Three of the semiconductor industry's most influential organizations — ASML, TSMC, and research hub imec — have jointly demonstrated a significant step toward bringing two-dimensional semiconductor materials out of research laboratories and into high-volume chip manufacturing, according to Digitimes.
2D materials are ultrathin substances — sometimes just a single atom thick — that researchers have long believed could extend the life of Moore's Law, the decades-old observation that the number of transistors on a chip doubles roughly every two years. As conventional silicon-based transistors approach their physical limits, 2D materials are considered one of the most promising paths forward.
The collaboration between these three organizations is notable because each plays a distinct but critical role in the chip supply chain. ASML makes the lithography machines used to print circuitry onto silicon wafers. TSMC is the world's largest contract chipmaker, manufacturing chips for Apple, Nvidia, and others. Imec is a leading independent semiconductor research center based in Belgium.
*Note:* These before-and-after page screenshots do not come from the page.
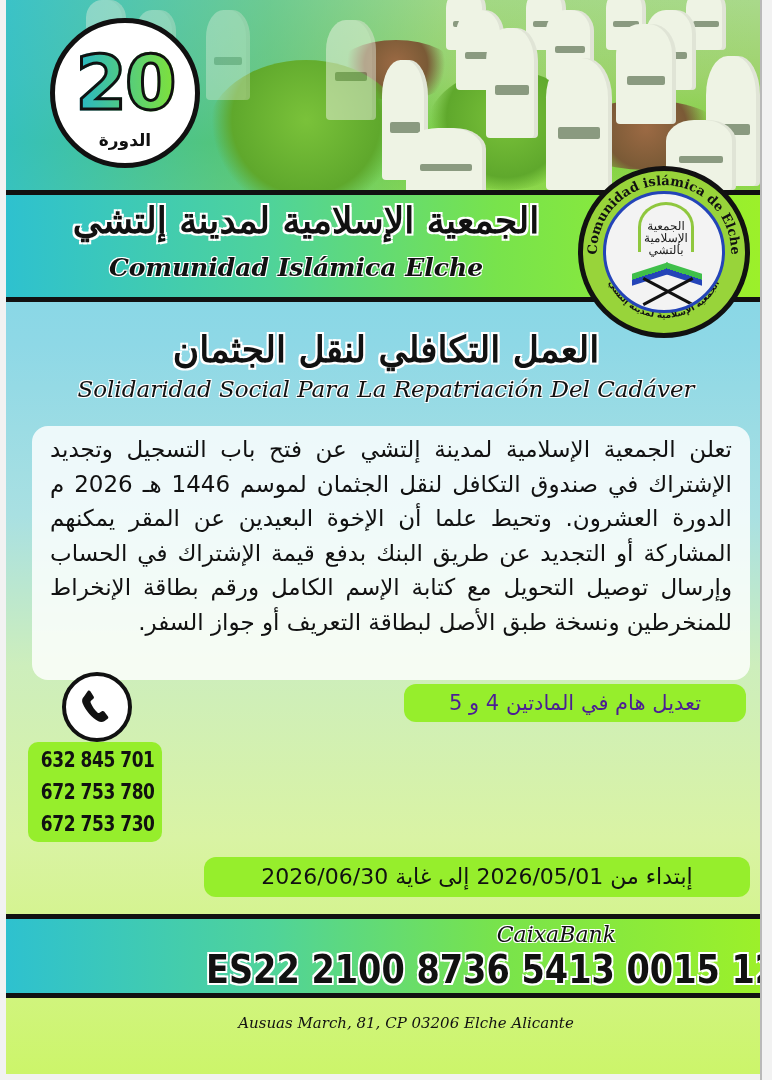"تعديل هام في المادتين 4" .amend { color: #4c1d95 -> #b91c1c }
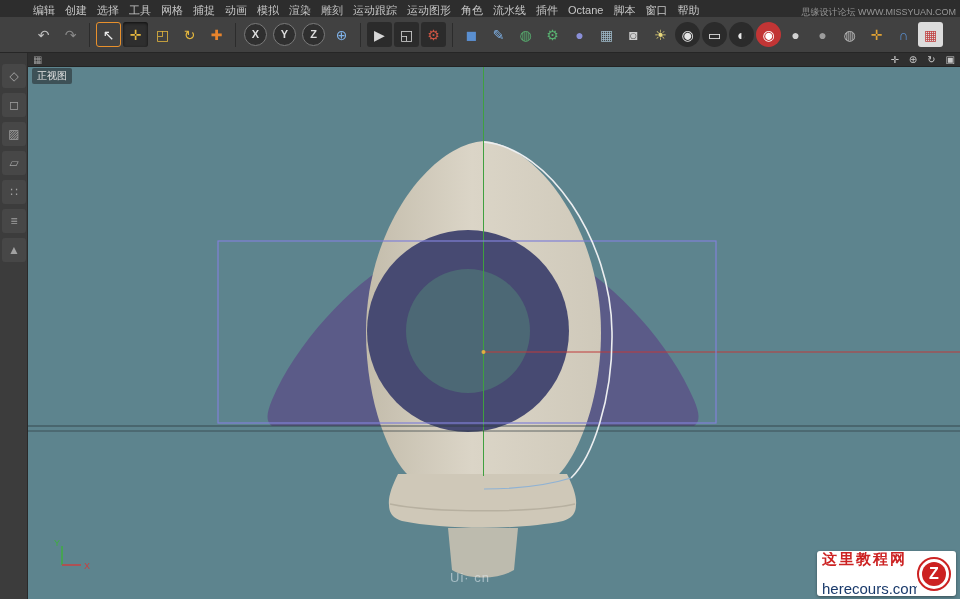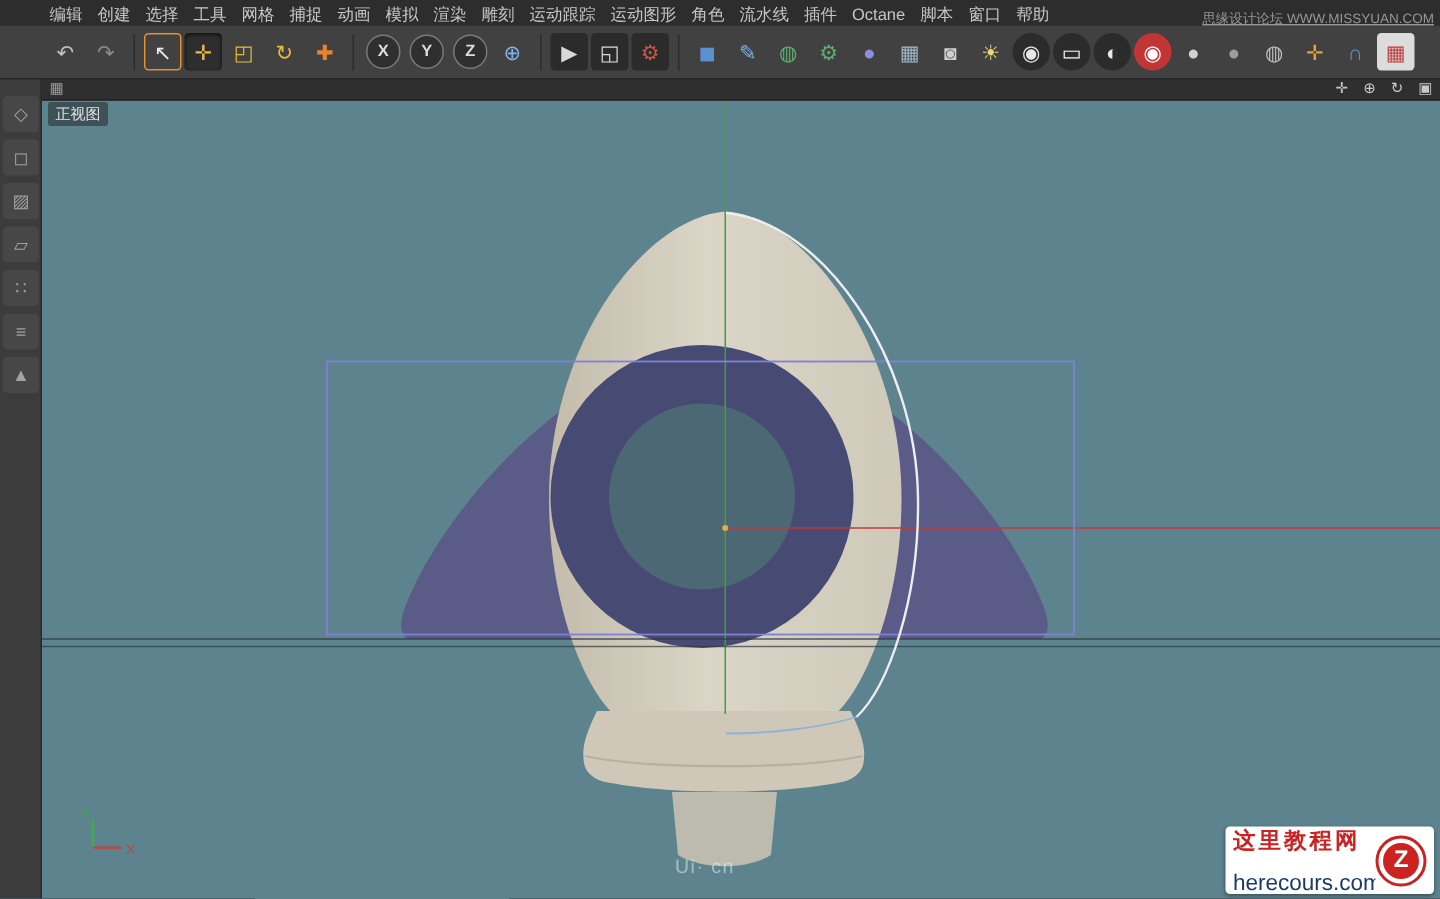"思缘设计论坛 WWW.MISSYUAN.COM" #wm-top { text-decoration: underline -> none }
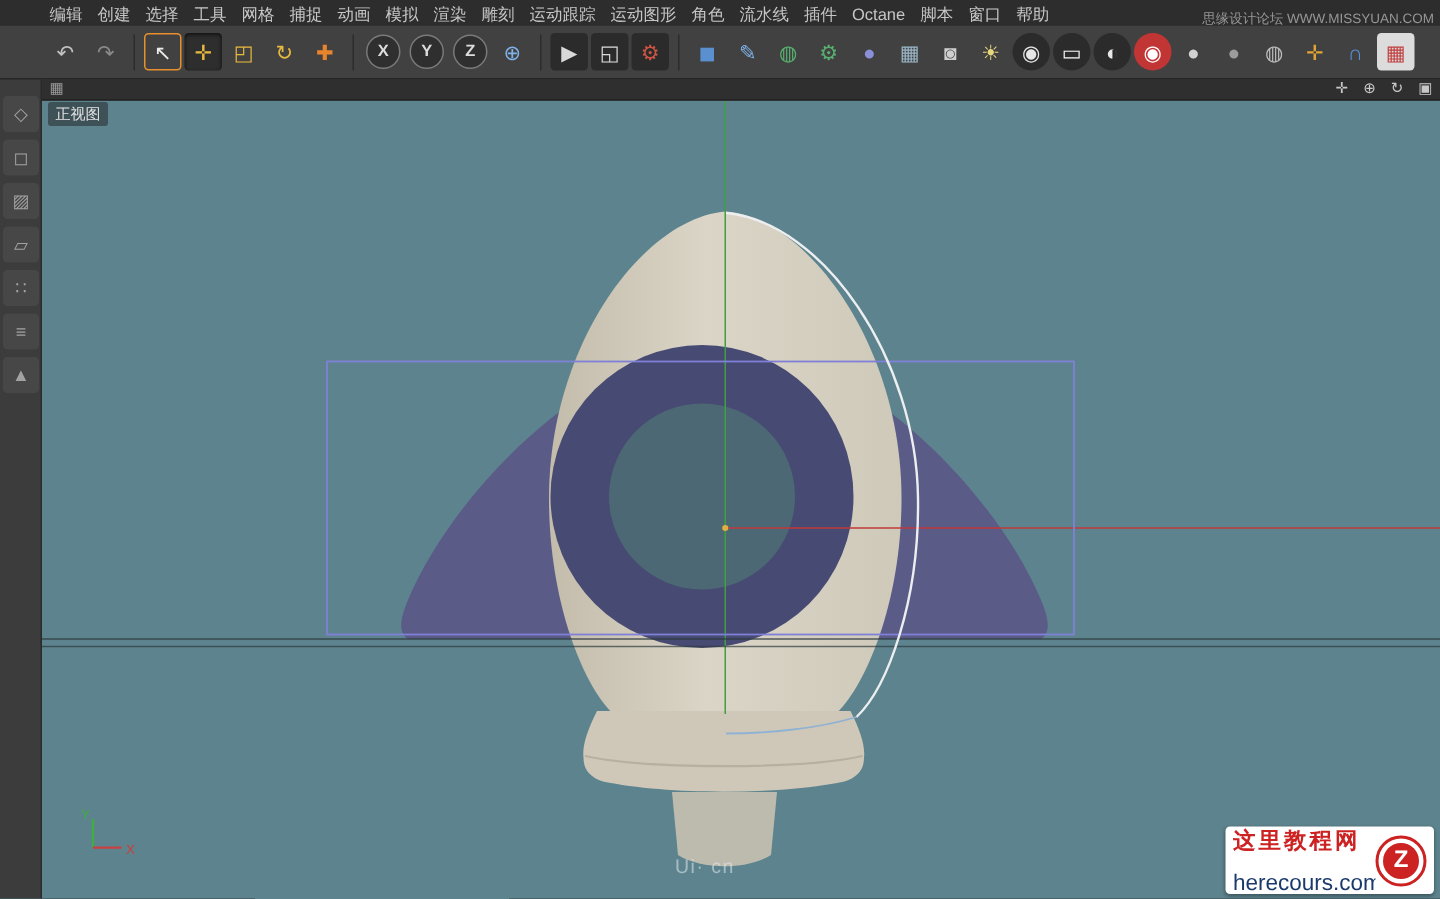"这里教程网" #badge-title { font-family: none -> Liberation Mono, monospace }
Until now, 2D transistors have largely remained a laboratory curiosity — impressive in controlled research settings but difficult to produce reliably at the scale and consistency that mass manufacturing demands. A joint demonstration from players of this caliber signals that the technology may be crossing a critical threshold from academic promise to industrial practicality.
If 2D transistors can be manufactured at scale, it could enable chips that are faster, more energy-efficient, and denser than anything possible with today's silicon — with implications for everything from smartphones to AI data centers.